If My Marriage License was Never Registered Do I Have to File for Divorce?

If My Marriage License was Never Registered Do I Have to File for Divorce?

Last updated: September 2009

The following questions were submitted to John Roska, an attorney/writer whose weekly newspaper column, "Q&A: The Law," runs in the St. Louis Post-Dispatch (Illinois Edition) and the Champaign News Gazette.  This article was published on September 15, 2009.

Q:    I want to know if I’m married, and I need to get divorced.  Several years ago, my “spouse” and I got a marriage license, got married in front a judge, but never registered the license at the County Clerk’s.  We lost the license, and there’s no record of it being registered anywhere.  If we don’t want to be married anymore, do we need to get divorced?

A:    A valid marriage must be “licensed, solemnized and registered.”  You’ve got two out of three, so you’re pretty close.  Those factors, combined with the fact that you apparently meant to be married, probably tips the balance toward marriage. 

If you want to be sure you’re not married, you can get divorced.  Only your “spouse” could try to fight your attempt to dissolve what you thought might be a valid marriage.
 
Part II of the Illinois Marriage and Dissolution of Marriage Act covers Marriage.  The very first section covers “formalities.”  It says:  “A marriage between a man and a woman licensed, solemnized and registered as provided in this Act is valid in this State.”

So, “licensed, solemnized and registered” are the three key ingredients of a valid Illinois marriage.

No Illinois court case deals with what happens when the registration ingredient is missing.  But, cases dealing with disputed marriages seem pretty pro-marriage.   Doubts about whether a couple is married tend to be resolved in favor of them being married—as long as they’re not the same sex. 

Going back to 1885, the Illinois Supreme Court said that “when a marriage is shown . . . the law raises a strong presumption in favor of its legality.”  They also said that “the burden is with the party objecting to its validity to prove that it is not valid.”

Another old Supreme Court case said:  “When the celebration of a marriage is once shown, the contract of marriage, the capacity of the parties, and, in fact, everything necessary to the validity of the marriage, in the absence of proof to the contrary, will be presumed.”

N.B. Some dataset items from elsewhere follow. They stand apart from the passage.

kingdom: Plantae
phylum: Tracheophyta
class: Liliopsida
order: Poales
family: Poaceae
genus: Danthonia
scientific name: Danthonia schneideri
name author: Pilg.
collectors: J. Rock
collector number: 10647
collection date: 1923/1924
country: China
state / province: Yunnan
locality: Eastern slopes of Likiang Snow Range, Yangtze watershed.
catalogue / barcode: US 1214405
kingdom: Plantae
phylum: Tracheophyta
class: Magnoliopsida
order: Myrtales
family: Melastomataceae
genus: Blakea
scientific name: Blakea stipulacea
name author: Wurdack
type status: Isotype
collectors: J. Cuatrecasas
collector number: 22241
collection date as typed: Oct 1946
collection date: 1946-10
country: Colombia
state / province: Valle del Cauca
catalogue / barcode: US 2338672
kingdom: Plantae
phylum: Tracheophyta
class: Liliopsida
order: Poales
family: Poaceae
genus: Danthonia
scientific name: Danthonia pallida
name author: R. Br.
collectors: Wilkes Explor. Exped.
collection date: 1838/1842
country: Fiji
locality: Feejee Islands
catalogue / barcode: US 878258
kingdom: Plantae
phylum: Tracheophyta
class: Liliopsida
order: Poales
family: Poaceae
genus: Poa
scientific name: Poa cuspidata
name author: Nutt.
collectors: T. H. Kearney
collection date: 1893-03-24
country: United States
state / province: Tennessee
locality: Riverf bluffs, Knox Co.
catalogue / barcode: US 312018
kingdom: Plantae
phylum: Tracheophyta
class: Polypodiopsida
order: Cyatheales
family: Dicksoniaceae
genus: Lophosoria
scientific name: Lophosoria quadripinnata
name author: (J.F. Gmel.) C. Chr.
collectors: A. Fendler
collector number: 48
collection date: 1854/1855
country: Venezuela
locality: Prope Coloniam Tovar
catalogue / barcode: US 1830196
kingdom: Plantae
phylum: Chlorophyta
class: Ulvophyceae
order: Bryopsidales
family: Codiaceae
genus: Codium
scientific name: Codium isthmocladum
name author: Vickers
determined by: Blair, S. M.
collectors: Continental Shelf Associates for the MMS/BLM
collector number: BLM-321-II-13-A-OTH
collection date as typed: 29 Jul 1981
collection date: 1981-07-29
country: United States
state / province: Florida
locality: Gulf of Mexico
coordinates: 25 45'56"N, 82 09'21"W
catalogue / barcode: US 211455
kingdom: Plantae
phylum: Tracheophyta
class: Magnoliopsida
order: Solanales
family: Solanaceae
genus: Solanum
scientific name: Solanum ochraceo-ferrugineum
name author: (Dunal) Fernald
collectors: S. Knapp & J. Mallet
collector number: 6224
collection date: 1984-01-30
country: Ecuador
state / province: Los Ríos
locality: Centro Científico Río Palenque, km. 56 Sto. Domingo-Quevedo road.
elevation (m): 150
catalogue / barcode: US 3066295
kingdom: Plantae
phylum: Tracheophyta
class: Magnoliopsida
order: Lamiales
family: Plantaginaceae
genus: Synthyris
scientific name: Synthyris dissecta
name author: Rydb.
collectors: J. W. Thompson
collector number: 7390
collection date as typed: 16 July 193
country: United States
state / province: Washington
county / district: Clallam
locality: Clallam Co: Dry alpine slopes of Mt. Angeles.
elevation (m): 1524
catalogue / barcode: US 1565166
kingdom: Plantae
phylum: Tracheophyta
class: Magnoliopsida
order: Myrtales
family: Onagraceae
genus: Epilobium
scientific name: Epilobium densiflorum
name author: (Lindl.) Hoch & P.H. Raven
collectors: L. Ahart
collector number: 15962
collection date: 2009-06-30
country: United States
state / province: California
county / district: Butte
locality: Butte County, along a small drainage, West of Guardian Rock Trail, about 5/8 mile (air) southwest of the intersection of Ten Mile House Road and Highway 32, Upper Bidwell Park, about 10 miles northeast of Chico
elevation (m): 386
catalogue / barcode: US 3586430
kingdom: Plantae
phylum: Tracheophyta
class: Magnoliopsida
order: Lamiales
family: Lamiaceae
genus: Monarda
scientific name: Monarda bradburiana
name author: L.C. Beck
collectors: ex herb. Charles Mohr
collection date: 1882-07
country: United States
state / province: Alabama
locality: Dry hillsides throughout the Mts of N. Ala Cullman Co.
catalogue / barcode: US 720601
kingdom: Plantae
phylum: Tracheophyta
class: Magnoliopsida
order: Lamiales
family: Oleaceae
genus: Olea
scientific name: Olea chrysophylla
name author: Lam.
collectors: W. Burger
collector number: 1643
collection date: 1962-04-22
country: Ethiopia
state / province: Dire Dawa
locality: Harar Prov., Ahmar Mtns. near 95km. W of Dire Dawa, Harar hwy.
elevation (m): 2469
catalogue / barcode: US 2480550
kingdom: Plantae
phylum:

Other cases say that a marriage isn’t invalidated just because the person who “solemnized” it turned out not to have the legal or religious authority to perform marriages.  This suggests that a missing ingredient doesn’t necessarily mean you’re not married.

To resolve any doubt, you could file for divorce.  If your “spouse” contested, by claiming you’re not married, a judge would make the call.  The decision would be either (a) you’re married, and can get divorced; or (b) you’re not married, and don’t need a divorce.  If you’re “spouse” doesn’t want to be married, objecting to a divorce would just complicate things for you both.

Disputes about the validity of marriages, or the validity of divorces, seem to arise when somebody dies, and somebody else wants to inherit.  Then, heirs claim a widow was never validly married, and can’t inherit. Or, ex-spouses claim they were never really divorced, so they still get a spouse’s share.

In your case, if you simply decided for yourself that you weren’t married, and did nothing, your “spouse” could turn up later to try to claim a share of your estate.  Or, you could claim a share of theirs.  Then, a probate judge, rather than a divorce judge, could sort out the validity of your marriage.